Marine Charts Lite is a free Android app that like a chartplotter shows you your boat's position on a chart, assuming your Android smartphone or tablet has an internal or external GPS receiver. It uses standard NOAA raster charts, the same as many other apps - which display the same as standard paper charts.
The enticement here is that while the app is free, the method by which you download chart sections (which the app calls "tiles") for use is so clunky that if you want to use this app in more than just a tiny geographical area, you're motivated to upgrade to the Marine Charts HD version, sold for $9.99, to avoid the slowness and problems of the free downloads (and to remove the banner ads). So it's not actually free except for those who boat in only a small geographical area that can be more easily downloaded for offline use on the boat - or for people who are constantly connected (a risky thing to trust on a boat).
In addition, NutiCharts lacks many of the features of other low-cost charting apps.
Version reviewed: Marine Charts Lite (free) and Marine Charts HD ($9.99) version 2.7(22)
Tested on Lenovo A1 Tablet running Android 2.3
What It Does
Here are the key features of Marine Charts Lite:
- On startup, when online, you see a base map chart of your location. You can then pan around and zoom in somewhat to select small chart areas (tiles), a little at a time, to download for offline use.

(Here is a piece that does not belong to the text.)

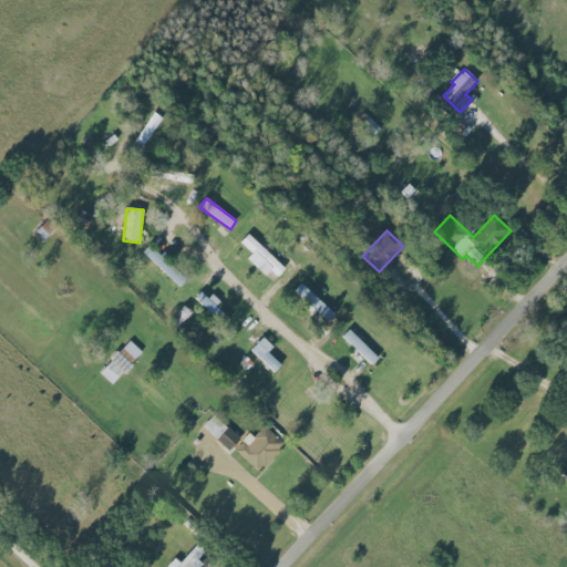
[(277,277),(285,269),(259,245),(247,259),(266,277),(271,270),(277,277)]
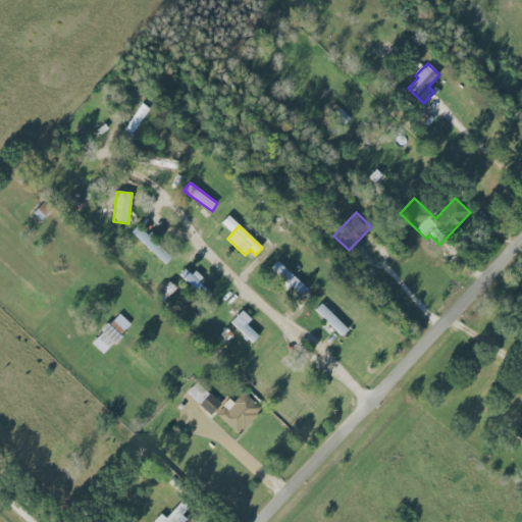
[(173,256),(136,226),(131,235),(167,263),(173,256)]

- Once you have appropriate chart tiles, view your boat's GPS position on the NOAA chart - zoom and pan to look ahead and around.
- Return online later to download additional chart tiles.
- Option to track your boat on the chart and save the track.
- Option to mark waypoints by dropping pins on the chart.
- "Guide to waypoint" function (but not full routing functions).
- Option to measure distances between two points.
- Online (but not offline) help screens.
Marine Charts Lite and Marine Charts HD are not a full chartplotter like many other apps, but essentially just show your position on the chart and allow simple use of waypoints and other functions. It does not include typical functions for routes and navigation (no multi-waypoint routes, no speed and course, etc.). Its simple functions might be fine for a free app, except that its free downloading of chart tiles is so frustratingly limited that to use it well you inevitably want to upgrade to the paid HD version ($9.99 - obviously the developer's intent) in order to download larger sections of charts. Even then, downloading is slow and tedious and may result in a chaotic stitching of chart sections at different zoom levels and resolutions.
It's appropriate, then, to compare Marine Charts HD to other paid apps with many more features, like Memory-Map, MX Mariner, and Navionics Marine & Lakes - and then it really doesn't even begin to compare.
Users also complain that it runs very slow.
Its limited features alone would cause me to recommend virtually any other charting app over Marine Charts, which in contrast looks like software written a decade ago. But worse still is its chart functioning. Even with the paid version, it is very tedious to download chart tiles, and it's easy to make a mistake and end up not really sure what you're getting. For example, you select a certain area of a small-scale chart to download (when online). Later, offline (as in many real-life boating situations), you start to zoom in to see your boat in that chart area and suddenly realize you don't have enough detail because the zoom doesn't go far enough in or becomes blurry (you have to remember to select the best zoom level when you first download the chart section) . You have to go back online and download some more in the same area with a higher level of zoom. Do this several times in a larger area and you can end up with a crazy quilting of chart sections that can be zoomed to different levels. If you have more detailed chart tiles in one place compared to the place just beside it, when you zoom in that other place will simply become blurry or a hole in the chart.
This is not something I'd trust my boat or my life to in a tricky navigational area! If you like raster charts (the NOAA charts that look identical to paper charts), then spend a few bucks more and get MX Mariner or Memory-Map, which are full-featured apps that download entire NOAA charts and keeps them all in focus when zoomed and seamlessly shifts into smaller- and larger-scale charts. Or if you like vector charts, check out Navionics Marine & Lakes.
Note: When I uninstalled Marine Charts on my Android tablet, the data and chart files remained, using up precious resources. I had to manually delete that folder with literally hundreds of files via my computer to regain some 130 MB in storage room (and I had not downloaded all that large an area with the app).